— Exercise brief —
For this exercise, output the line containing "Go to www.fafsa.ed.gov to get started" and every line after it through the end of the records, exactly, and no other line.

Transcribed page contents:
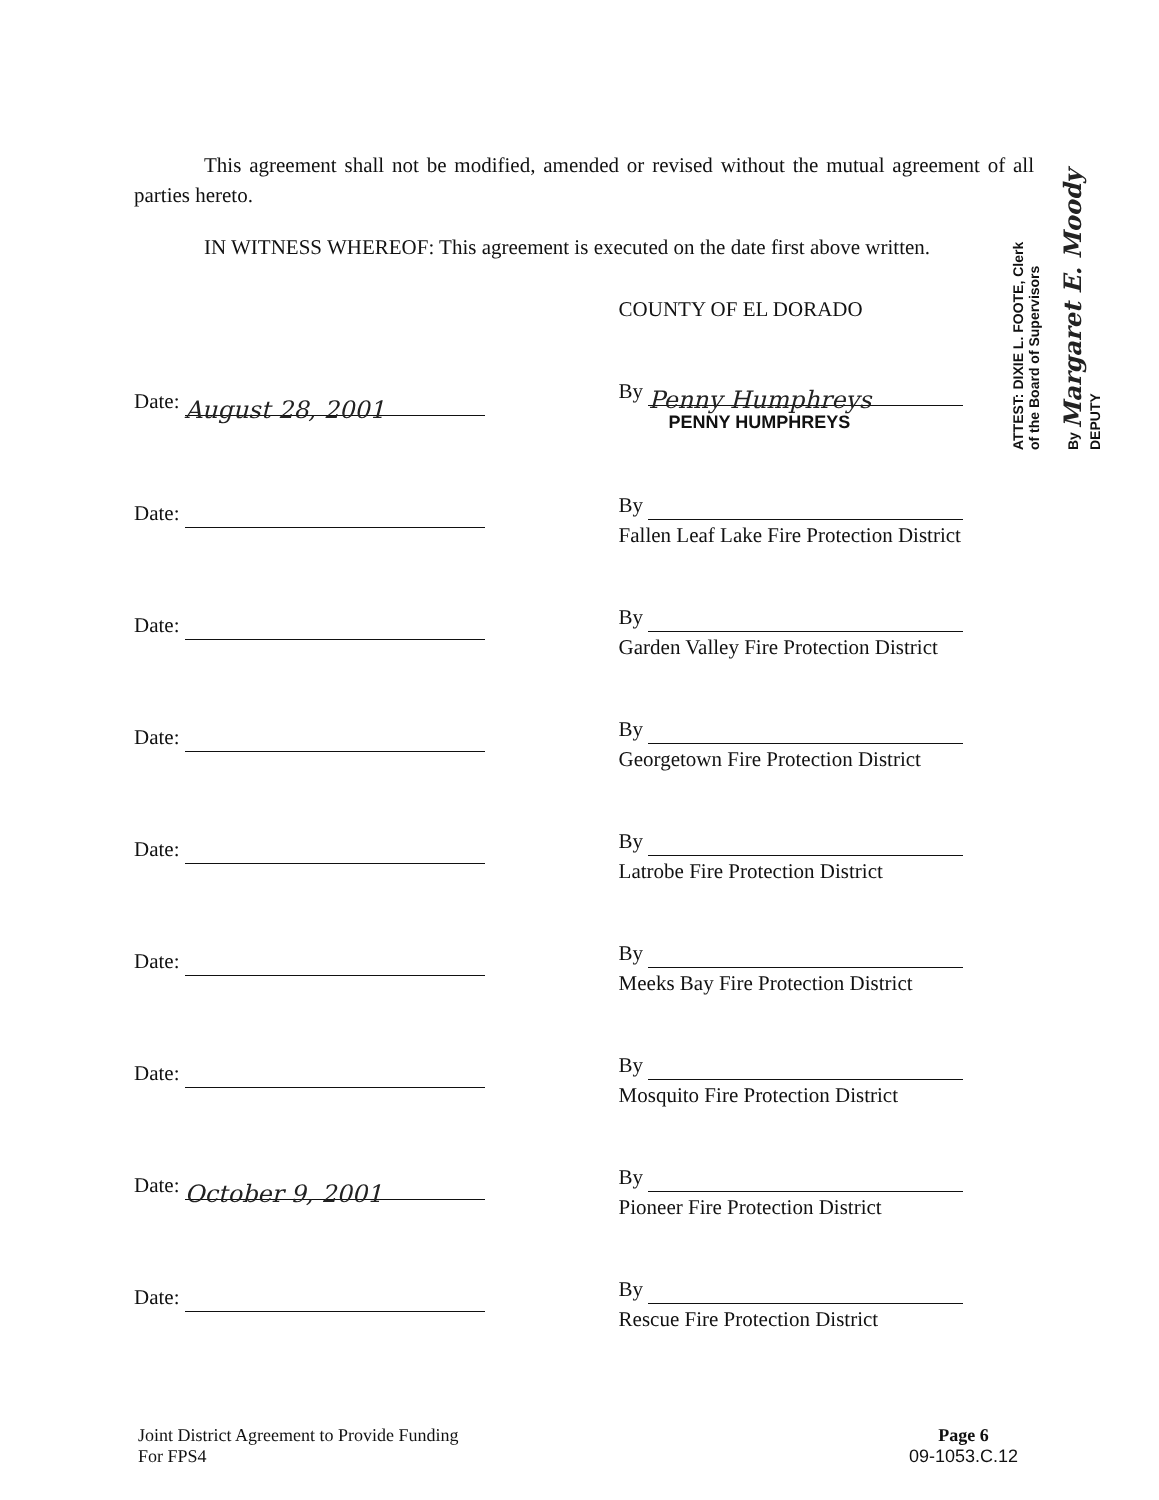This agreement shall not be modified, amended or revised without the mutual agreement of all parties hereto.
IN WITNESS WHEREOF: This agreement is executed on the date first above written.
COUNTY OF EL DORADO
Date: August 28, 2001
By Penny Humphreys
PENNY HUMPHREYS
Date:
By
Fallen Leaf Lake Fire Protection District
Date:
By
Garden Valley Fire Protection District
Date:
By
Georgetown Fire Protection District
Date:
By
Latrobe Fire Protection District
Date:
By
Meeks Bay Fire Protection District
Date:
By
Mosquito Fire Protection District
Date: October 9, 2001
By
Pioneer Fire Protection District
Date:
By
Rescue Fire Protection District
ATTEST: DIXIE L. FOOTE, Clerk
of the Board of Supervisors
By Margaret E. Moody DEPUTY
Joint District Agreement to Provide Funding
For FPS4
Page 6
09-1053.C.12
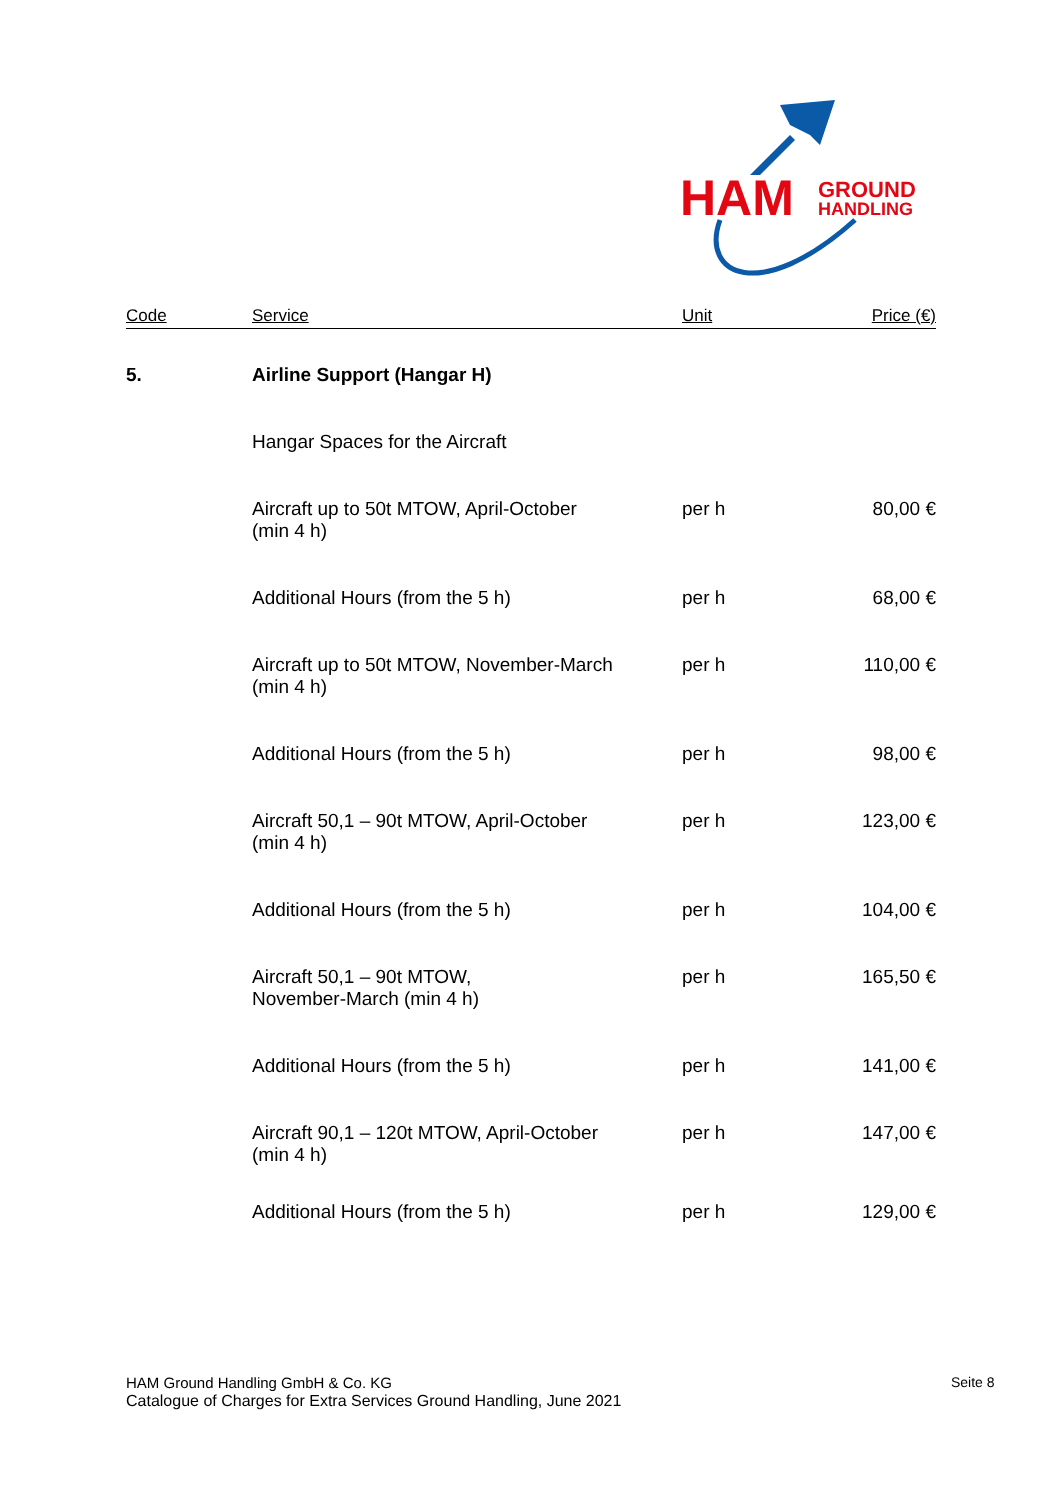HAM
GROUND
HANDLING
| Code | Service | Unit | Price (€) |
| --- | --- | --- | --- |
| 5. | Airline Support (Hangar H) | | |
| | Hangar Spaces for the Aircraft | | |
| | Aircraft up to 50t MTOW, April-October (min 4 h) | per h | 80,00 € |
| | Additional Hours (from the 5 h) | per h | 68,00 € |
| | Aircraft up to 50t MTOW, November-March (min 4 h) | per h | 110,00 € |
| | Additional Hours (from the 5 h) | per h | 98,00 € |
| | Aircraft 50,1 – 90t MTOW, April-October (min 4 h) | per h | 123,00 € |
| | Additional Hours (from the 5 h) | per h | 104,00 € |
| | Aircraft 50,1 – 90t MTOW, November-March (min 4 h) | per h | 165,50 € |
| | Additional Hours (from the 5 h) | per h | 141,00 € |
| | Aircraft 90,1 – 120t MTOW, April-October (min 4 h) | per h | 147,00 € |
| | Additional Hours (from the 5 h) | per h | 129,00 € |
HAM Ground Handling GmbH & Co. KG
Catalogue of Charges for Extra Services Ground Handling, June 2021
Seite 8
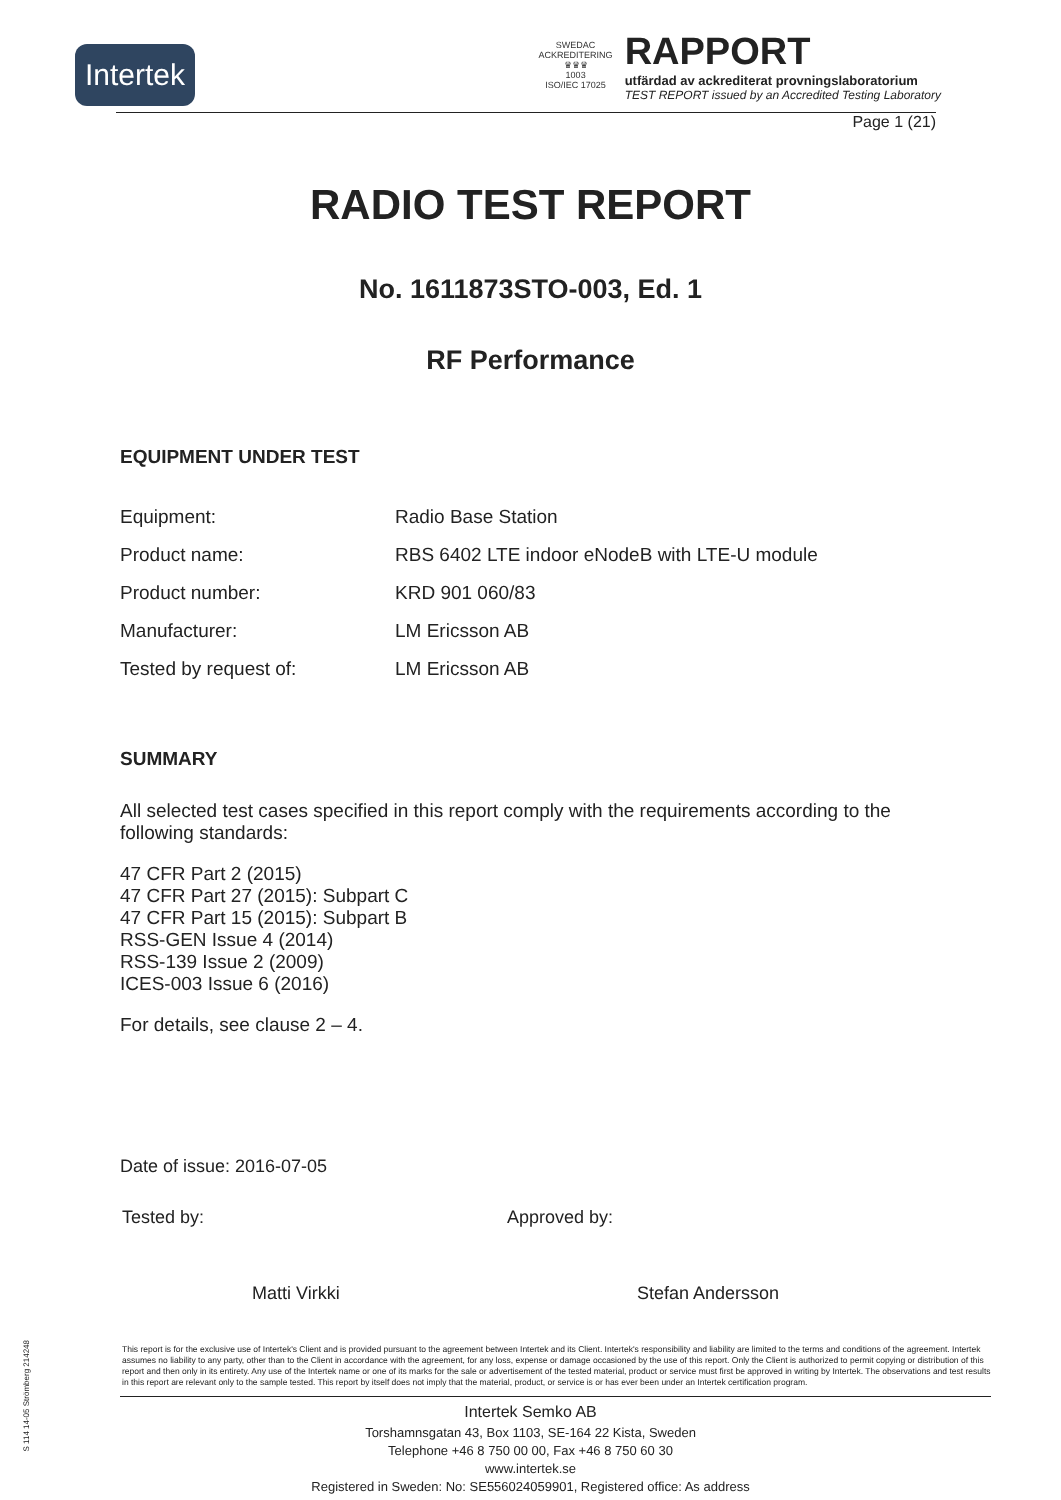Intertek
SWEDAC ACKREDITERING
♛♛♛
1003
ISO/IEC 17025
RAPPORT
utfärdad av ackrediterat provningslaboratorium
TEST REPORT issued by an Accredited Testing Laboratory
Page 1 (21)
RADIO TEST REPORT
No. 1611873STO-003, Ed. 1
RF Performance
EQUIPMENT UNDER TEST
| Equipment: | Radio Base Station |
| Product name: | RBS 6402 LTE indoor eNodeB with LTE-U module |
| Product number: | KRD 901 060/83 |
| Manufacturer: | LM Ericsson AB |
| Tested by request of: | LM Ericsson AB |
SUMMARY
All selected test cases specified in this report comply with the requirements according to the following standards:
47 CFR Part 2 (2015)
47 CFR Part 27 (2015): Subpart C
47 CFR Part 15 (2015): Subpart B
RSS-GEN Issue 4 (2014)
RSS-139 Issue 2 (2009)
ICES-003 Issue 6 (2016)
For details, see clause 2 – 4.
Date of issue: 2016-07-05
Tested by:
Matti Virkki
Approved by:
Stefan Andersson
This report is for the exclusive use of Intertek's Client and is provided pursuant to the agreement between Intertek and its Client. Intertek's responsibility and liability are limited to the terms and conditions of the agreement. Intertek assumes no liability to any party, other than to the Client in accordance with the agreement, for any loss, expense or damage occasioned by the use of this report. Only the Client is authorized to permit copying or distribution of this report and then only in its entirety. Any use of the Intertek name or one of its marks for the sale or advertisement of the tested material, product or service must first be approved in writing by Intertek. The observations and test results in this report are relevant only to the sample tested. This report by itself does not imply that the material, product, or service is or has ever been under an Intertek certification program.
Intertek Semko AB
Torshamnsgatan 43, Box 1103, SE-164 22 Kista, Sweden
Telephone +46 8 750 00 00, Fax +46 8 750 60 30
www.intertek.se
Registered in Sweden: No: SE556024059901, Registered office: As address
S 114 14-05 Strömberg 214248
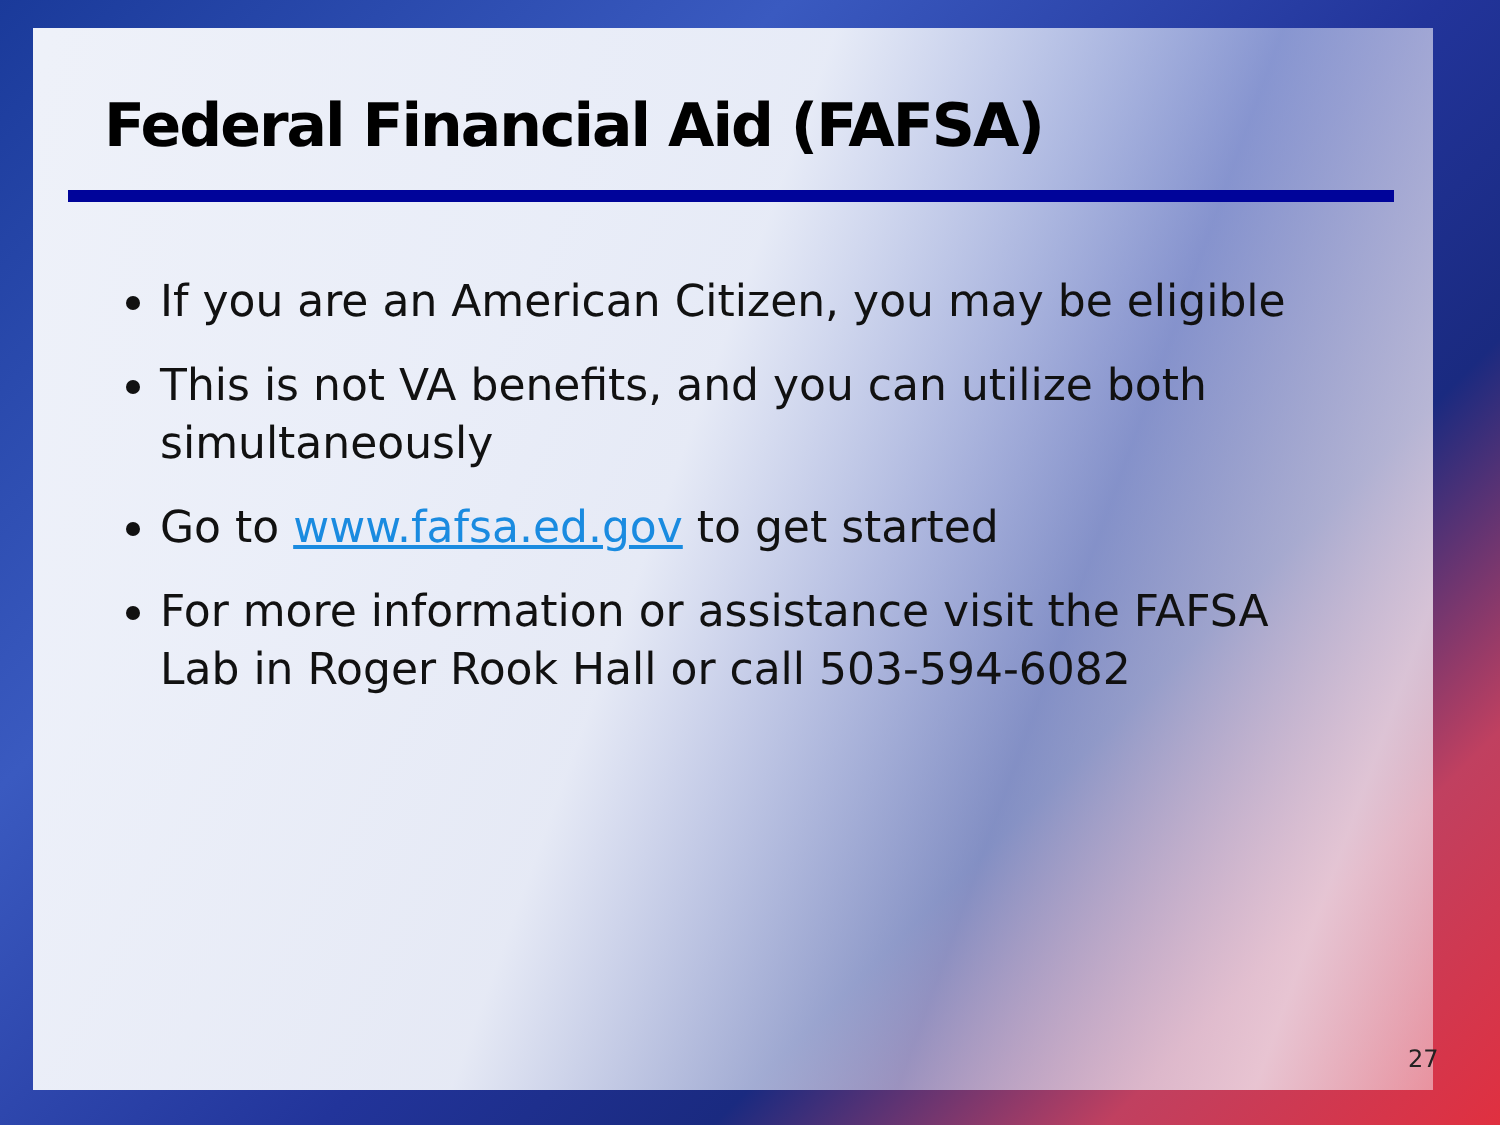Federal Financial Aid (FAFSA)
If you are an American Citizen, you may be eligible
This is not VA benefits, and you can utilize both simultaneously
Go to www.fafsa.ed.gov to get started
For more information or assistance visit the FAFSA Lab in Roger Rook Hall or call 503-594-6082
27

— Exercise output —
Go to www.fafsa.ed.gov to get started
For more information or assistance visit the FAFSA Lab in Roger Rook Hall or call 503-594-6082
27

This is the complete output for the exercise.